■ REQUIRED WORK: What is the number of lines in the entries that contain the word "créer"? Answer with that figure alone.

--- SUPPLIED RECORDS ---

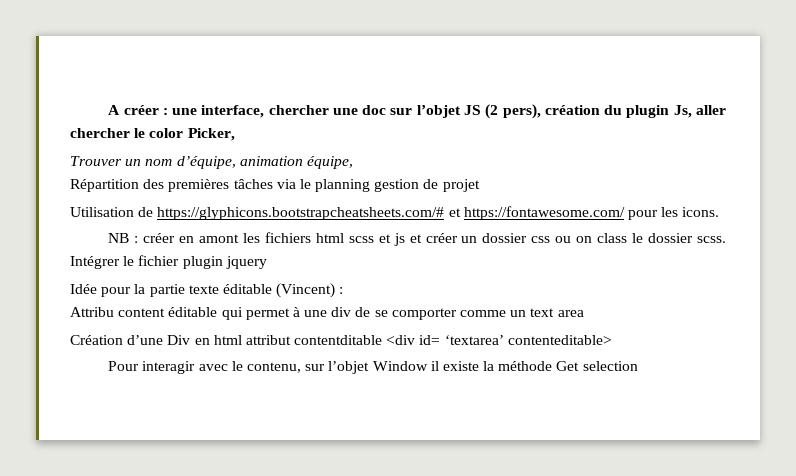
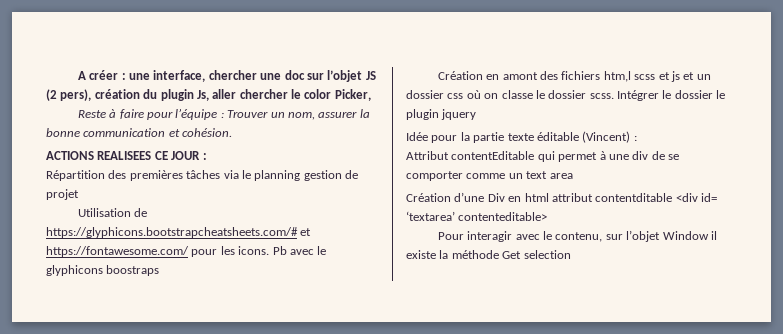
[70,156,353,169] Trouver un nom d’équipe, animation équipe, -> [77,108,370,120] [46,128,233,137] [46,151,207,160] Reste à faire pour l’équipe : Trouver un nom, assurer la bonne communication et cohésion. // ACTIONS REALISEES CE JOUR :
[108,232,344,243] // NB : créer en amont les fichiers html -> [272,246,327,255] [46,265,160,276] [437,71,631,82] Pb avec le glyphicons boostraps // Création en amont des fichiers htm,l
[425,233,458,243] créer -> (695, 76) none
[555,233,628,243] ou on class -> [466,90,533,99] où on classe
[138,255,180,266] fichier -> [674,90,726,99] dossier le
[70,307,218,317] Attribu content éditable -> [406,151,535,160] Attribut contentEditable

---

■ WRITTEN REPLY: 2